Shante (Chanté Adams), uma adolescente criada nos subúrbios de Nova Iorque, se vê pressionada a amadurecer com rapidez diante de instabilidades familiares. Tendo como modelo um pai ausente – ou seja, na verdade não tendo modelo masculino algum -, a necessidade de assumir responsabilidades dentro de casa é imediata e abrupta como a mais velha dentre as irmãs. Sua mãe, alguém endurecida pelas porradas da vida, se mostra uma mulher batalhadora e intolerante à grandes conversas, sendo uma pessoa inacessível emocionalmente na vida da garota.  

A partir de batalhas de rap, com apenas 14 anos, Shante se torna referência no bairro de Queens, e vê naquilo não só um ganha-pão como uma fonte de legitimação pessoal e de construção de autoestima. Afinal, a cena rap dos anos 80 era um meio no qual mulheres raramente eram aceitas, que dirá respeitadas ou aclamadas. E lá estava Shante abrindo espaço pra si mesma e pra tantas outras que viriam ao longo dos anos.

O filme trata não somente da carreira de Roxanne Shanté (como viria a se entitular mais tarde), mas também de sua vida pessoal. Apesar de ser uma artista confiante e bem sucedida nos palcos, seja prosperando com a grana ou levando calote de empresário, por trás dessa imagem existe a fragilidade de uma garota ainda adolescente. Com 16 anos ela conhece Cross (Mahershala Ali, o homem mais lindo de Hollywood) e se vê encantada com tamanha estabilidade que ele lhe oferece.

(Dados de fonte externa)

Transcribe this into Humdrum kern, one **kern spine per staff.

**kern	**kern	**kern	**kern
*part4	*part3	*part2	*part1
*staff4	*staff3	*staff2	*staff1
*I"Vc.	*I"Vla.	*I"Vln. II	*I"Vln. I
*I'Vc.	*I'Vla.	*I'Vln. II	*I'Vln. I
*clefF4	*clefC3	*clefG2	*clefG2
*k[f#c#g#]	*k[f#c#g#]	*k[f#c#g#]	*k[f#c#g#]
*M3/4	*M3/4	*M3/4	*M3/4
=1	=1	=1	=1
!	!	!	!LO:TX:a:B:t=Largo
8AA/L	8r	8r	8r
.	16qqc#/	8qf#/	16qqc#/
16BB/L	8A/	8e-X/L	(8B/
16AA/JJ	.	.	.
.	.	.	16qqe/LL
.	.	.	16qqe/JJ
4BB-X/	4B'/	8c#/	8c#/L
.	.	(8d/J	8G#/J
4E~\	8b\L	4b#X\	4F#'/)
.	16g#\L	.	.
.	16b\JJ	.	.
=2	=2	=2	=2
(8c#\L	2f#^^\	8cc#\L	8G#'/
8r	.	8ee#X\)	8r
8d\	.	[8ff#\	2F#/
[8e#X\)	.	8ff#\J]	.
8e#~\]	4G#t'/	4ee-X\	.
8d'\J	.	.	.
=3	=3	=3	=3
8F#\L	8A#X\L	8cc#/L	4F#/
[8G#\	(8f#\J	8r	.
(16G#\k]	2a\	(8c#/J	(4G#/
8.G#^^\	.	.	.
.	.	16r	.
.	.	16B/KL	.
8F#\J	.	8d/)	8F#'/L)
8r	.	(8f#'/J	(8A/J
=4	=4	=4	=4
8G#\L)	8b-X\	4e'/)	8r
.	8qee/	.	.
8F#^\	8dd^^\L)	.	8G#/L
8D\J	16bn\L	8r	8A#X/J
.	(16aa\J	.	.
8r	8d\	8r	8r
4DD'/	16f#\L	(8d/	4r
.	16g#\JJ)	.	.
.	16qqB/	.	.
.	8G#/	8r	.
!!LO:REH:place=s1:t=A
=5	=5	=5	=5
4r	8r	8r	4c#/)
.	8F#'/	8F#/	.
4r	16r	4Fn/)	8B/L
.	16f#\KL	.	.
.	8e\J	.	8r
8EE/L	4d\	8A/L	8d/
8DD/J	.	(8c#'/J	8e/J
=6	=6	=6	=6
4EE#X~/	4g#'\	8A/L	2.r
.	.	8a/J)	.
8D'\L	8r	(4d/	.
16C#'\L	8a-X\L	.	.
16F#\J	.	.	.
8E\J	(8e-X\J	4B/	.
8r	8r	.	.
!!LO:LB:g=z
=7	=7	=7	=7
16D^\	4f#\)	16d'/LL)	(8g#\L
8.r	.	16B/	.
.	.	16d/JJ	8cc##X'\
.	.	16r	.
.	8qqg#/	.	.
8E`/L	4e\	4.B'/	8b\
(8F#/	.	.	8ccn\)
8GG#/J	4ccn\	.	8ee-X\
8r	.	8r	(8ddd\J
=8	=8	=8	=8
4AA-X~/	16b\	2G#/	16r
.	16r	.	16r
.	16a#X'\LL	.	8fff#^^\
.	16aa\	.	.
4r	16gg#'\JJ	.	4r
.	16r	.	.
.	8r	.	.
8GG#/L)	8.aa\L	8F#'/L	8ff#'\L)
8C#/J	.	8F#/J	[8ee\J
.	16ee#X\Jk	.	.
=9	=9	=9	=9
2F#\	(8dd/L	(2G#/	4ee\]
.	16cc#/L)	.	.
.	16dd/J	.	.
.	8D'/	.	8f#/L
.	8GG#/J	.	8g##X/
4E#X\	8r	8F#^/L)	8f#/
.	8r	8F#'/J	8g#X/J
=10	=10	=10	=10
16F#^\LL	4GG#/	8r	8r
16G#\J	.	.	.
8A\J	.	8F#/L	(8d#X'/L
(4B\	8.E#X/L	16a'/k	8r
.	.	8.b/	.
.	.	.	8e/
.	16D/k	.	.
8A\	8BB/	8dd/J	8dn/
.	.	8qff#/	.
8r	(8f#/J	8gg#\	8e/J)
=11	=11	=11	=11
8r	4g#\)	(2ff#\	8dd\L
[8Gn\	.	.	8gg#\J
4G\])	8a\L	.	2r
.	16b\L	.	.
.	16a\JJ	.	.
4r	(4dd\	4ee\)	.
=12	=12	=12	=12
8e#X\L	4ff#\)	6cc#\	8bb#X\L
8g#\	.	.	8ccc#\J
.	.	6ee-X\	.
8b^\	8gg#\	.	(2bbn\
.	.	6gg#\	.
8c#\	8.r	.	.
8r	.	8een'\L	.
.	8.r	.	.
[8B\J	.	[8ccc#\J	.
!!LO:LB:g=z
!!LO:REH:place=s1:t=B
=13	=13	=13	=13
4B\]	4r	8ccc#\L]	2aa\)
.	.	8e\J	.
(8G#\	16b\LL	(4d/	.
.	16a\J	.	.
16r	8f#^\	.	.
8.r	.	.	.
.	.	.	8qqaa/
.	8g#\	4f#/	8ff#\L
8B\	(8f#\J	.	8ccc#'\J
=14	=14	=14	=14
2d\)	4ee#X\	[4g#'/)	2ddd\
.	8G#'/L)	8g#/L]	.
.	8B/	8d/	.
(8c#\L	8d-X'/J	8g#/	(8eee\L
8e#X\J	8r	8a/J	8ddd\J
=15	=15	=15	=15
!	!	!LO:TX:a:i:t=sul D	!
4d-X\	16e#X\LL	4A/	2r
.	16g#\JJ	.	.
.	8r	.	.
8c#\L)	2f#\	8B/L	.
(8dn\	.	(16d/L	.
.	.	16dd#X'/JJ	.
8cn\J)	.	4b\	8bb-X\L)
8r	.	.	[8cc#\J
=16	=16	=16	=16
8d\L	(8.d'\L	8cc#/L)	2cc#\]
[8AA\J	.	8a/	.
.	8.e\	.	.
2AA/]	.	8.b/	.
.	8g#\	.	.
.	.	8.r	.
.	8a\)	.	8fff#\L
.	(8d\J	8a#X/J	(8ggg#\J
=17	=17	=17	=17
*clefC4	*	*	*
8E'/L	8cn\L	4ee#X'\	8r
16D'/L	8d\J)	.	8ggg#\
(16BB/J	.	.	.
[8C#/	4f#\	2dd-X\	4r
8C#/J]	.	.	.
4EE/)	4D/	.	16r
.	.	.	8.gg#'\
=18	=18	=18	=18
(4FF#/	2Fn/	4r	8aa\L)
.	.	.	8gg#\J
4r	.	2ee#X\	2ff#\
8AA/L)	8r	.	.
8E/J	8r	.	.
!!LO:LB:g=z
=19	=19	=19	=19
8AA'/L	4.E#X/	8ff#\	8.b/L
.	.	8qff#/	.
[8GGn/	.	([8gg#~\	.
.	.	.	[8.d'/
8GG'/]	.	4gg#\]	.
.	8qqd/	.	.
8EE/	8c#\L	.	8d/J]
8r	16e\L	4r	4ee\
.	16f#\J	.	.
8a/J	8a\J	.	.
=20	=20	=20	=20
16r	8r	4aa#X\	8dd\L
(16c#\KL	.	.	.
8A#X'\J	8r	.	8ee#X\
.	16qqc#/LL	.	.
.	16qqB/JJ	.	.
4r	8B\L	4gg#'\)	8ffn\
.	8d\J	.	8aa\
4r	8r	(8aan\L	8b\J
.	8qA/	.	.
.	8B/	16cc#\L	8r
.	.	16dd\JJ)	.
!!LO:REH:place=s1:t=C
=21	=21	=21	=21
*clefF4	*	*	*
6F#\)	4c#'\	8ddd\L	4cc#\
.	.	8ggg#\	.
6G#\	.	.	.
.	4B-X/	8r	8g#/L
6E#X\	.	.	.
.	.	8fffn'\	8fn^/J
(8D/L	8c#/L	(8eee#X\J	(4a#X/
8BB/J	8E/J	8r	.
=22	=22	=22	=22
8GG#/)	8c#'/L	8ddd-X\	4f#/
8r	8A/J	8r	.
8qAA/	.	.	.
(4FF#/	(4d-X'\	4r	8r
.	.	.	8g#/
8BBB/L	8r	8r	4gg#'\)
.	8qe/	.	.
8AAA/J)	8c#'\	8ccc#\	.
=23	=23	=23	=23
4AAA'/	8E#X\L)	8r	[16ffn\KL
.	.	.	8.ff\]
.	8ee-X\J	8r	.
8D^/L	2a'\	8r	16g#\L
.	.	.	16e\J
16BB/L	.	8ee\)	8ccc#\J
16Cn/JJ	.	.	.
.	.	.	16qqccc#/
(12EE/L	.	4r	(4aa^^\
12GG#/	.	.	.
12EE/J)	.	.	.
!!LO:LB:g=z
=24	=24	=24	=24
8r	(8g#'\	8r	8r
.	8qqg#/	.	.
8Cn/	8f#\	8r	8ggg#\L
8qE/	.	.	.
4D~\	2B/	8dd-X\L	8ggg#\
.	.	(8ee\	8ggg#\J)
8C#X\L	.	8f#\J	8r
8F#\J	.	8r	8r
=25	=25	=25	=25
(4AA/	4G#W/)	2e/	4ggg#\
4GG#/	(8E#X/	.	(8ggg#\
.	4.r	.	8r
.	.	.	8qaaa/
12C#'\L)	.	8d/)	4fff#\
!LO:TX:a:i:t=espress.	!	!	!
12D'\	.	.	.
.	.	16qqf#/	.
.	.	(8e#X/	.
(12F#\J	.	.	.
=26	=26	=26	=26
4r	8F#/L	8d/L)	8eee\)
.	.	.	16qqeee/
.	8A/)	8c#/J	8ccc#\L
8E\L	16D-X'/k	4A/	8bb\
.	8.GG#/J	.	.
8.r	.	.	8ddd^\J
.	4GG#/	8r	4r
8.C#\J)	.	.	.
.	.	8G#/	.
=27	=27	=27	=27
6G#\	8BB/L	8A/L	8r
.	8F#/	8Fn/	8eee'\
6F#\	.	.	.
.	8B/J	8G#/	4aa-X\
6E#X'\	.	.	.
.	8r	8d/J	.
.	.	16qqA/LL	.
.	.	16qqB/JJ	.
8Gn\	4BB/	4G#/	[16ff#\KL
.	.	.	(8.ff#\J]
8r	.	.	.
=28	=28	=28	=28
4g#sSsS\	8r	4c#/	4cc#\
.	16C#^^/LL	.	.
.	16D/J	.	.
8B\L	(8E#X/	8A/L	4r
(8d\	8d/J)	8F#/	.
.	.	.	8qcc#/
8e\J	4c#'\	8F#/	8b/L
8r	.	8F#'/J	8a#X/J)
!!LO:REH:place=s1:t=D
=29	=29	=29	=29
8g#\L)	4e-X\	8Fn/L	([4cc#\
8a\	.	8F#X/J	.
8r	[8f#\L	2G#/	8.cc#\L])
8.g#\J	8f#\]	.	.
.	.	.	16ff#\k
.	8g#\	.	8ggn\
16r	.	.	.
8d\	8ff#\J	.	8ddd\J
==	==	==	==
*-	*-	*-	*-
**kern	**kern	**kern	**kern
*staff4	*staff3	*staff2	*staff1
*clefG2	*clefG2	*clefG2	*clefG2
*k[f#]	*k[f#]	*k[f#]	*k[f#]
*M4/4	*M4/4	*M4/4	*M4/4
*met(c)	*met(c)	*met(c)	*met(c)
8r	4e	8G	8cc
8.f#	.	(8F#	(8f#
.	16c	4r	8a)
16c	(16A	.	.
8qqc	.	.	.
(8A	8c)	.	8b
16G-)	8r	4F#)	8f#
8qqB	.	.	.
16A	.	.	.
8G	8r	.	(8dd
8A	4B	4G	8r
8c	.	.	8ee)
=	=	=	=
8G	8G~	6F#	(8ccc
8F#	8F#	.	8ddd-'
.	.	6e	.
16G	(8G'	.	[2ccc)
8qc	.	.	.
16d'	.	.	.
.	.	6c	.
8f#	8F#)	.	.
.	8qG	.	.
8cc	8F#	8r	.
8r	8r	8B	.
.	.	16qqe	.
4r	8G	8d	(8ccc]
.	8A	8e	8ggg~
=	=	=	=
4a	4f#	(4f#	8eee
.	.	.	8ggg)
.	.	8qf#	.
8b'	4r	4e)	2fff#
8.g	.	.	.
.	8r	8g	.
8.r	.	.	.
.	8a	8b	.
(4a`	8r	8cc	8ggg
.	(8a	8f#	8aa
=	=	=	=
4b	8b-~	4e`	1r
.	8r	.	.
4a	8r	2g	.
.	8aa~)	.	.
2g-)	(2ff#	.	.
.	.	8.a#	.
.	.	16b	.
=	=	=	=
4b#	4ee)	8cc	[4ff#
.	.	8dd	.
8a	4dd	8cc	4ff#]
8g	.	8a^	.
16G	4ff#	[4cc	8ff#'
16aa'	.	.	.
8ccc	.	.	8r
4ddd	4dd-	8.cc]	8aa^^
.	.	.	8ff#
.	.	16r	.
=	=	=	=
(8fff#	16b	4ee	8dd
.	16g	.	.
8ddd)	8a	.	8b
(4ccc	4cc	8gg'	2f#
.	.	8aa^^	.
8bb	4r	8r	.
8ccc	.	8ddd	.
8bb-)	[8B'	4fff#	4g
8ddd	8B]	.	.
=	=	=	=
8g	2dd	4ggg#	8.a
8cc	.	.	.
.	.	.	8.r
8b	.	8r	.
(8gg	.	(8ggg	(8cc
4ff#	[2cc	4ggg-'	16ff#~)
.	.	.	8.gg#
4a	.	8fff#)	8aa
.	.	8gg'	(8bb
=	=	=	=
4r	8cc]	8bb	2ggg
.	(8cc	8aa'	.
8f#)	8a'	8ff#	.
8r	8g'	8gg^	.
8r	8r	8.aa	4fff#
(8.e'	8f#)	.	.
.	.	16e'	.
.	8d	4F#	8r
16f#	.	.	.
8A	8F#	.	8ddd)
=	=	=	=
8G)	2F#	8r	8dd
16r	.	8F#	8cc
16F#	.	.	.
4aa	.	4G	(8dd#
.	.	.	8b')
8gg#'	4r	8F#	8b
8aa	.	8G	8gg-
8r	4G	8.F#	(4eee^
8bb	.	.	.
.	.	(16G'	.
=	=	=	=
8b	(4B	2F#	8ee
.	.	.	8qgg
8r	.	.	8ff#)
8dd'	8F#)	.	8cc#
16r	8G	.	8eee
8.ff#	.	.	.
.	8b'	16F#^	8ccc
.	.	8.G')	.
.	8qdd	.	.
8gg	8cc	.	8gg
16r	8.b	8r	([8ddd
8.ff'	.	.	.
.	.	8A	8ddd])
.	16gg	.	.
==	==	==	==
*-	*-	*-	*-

Com a idade para ser seu pai, e isso não é um puro detalhe nesse contexto, o cara entra na sua vida tratando-a com luxos, carinho e maturidade – e é claro que essas características são tentadoras à qualquer menina jovem. Tratando-se de uma adolescente que nunca teve ninguém que lhe tratasse nem perto disso, não seria diferente. Mas o final feliz tão sonhado e romantizado vindo do discurso conquistador de Cross não chega.

Parece inacreditável o quão susceptível mulheres das mais diversas estão em cair num relacionamento abusivo. E é isso que segue na vida de Roxanne. Por um lado, é obviamente triste ver uma mulher com personalidade forte e cheia de atitude numa situação dessas. Mas, por outro, de alguma forma, é importante e até necessário se deparar com esse choque de realidade. Nesse sentido, o filme conduz o telespectador à imersão no relacionamento abusivo através desse exato sentimento que sufoca e sequestra emocionalmente alguém. Roxanne é ao mesmo tempo o refém e o carrasco, paradoxalmente.

O filme é empoderador, tanto pela exposição à história de uma rapper quanto pelo espaço para contar a infeliz comum história de uma mulher tão somente. Seja no desenvolvimento da personagem principal ou até mesmo analisando as mulheres como um todo no filme – desde sua mãe durona, Ms. Peggy (Heather Simms), até suas irmãs e vizinhas. E brinda, do iníco ao fim, à sororidade feminina.